If you are reading this essay, you’re a reader. You probably know this sentence, and if you don’t, you are comfortable with interpreting it. You can hear a character beginning to form: its romantic, optimistic, nostalgic voice; a voice yearning for simplicity; probably, in its deliberate imitation of a child’s singsong, the voice of a woman, a mother. You know it might take a few pages to learn just who this woman is. You’re skilled in this sort of patience.

That’s completely true. Familiarity with the process of reading a novel means that a person has the patience and anticipation to wonder what might be coming next. This works for novels, and it also works for science writing.

For example, I had always enjoyed reading as a kid, but when I moved to another country I did not have much access to books in English. There weren’t any English-language children’s books, so I started reading classics (Robert Louis Stephenson, Arthur Conan Doyle, Jane Austen, Charles Dickens, etc.). They were hard. It was frustrating at first. I’d start a book and give up. Gradually, out of desperation, I pushed through a few. And I came to realize that it just took a few chapters to get used to the types of sentences characteristic of each author. I got “skilled in this sort of patience.”

And the same is true for academic writing in science and engineering. If a reader just starts at the beginning, they are likely to be overwhelmed by the jargon in the abstract. But knowing where to find help—which sections might be more elementary, where terms might be defined, etc—gives someone a leg up. And then patience, confidence that this CAN be figured out (but not read linearly, until much later) will lead to success.

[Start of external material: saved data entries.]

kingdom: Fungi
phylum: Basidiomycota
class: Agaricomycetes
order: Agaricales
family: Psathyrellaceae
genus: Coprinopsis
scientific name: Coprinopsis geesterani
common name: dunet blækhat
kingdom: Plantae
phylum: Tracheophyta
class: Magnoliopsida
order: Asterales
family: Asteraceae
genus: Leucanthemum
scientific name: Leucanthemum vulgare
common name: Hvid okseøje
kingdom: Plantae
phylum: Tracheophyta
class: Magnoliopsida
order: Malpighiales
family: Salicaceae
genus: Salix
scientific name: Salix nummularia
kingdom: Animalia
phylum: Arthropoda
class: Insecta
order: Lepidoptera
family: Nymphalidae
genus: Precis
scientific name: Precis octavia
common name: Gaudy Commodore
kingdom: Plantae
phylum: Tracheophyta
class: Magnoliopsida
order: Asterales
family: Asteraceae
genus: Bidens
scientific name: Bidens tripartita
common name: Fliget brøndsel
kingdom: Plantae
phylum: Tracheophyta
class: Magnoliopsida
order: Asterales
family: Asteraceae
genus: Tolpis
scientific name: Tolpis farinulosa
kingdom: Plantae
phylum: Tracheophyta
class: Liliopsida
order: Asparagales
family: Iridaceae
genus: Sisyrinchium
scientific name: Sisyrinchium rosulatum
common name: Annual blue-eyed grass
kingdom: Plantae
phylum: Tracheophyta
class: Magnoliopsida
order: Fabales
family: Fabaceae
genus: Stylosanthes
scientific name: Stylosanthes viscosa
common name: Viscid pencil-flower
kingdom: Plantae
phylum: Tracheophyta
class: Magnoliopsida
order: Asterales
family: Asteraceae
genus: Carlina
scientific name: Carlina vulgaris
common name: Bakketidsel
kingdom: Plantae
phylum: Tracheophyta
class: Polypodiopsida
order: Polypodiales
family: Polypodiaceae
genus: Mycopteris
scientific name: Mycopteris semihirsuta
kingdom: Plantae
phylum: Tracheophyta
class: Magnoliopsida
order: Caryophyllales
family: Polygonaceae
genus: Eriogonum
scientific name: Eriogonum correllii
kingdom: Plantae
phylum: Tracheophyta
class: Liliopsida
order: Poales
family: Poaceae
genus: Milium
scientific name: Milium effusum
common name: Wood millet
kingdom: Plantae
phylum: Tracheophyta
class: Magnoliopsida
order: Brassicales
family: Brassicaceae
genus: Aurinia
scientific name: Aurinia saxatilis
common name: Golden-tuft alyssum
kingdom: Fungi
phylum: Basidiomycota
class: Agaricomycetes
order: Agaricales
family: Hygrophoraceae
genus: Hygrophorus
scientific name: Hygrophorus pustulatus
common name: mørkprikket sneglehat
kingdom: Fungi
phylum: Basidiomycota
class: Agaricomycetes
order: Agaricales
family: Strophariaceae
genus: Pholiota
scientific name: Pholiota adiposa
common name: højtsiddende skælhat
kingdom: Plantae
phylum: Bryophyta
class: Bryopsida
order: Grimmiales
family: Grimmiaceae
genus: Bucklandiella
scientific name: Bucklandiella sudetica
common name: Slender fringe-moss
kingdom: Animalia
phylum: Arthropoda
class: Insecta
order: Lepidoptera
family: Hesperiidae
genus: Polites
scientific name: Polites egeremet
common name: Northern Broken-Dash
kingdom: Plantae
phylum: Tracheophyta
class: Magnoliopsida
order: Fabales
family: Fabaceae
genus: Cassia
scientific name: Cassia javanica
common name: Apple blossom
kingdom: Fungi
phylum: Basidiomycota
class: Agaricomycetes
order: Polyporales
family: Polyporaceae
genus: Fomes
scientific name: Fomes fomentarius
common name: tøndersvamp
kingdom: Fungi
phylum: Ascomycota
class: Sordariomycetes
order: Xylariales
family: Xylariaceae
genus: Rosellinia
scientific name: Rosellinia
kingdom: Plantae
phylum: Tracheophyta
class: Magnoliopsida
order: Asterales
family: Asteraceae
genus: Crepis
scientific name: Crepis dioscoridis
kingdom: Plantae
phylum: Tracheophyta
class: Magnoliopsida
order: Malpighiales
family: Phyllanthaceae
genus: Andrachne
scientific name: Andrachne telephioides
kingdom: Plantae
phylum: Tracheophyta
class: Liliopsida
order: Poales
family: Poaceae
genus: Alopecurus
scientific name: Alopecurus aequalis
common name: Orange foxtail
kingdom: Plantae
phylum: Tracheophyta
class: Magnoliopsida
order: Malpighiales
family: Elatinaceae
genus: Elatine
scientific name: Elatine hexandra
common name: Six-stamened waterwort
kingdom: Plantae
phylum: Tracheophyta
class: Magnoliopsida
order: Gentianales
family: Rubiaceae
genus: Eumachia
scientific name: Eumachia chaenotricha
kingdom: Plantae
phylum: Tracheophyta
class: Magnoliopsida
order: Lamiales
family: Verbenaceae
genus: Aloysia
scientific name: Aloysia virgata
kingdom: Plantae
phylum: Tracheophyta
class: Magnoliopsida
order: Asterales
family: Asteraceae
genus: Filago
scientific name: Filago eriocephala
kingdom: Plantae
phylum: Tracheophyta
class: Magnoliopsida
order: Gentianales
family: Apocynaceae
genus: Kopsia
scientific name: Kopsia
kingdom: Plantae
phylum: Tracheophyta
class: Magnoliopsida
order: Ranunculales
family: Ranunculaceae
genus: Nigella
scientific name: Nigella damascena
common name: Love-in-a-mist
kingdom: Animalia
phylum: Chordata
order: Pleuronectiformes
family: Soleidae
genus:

Finally, read. Read books. Read the New York Times. Read the New York Review of Books. (And let me know what your reading, so I can read it, too! What DO working engineers read, that they talk about together?) Daylight concludes that she wants her students to “to discover that if they learn to handle language they’ll no longer be helpless, drowning in sugary gratification.” And she wants “them to see that reading breeds thinking, and thinking breeds resistance.” That’s what I want for my students, too. Read and be provoked to think and act. I want you to express yourselves–after taking some time to read and to think what that really means.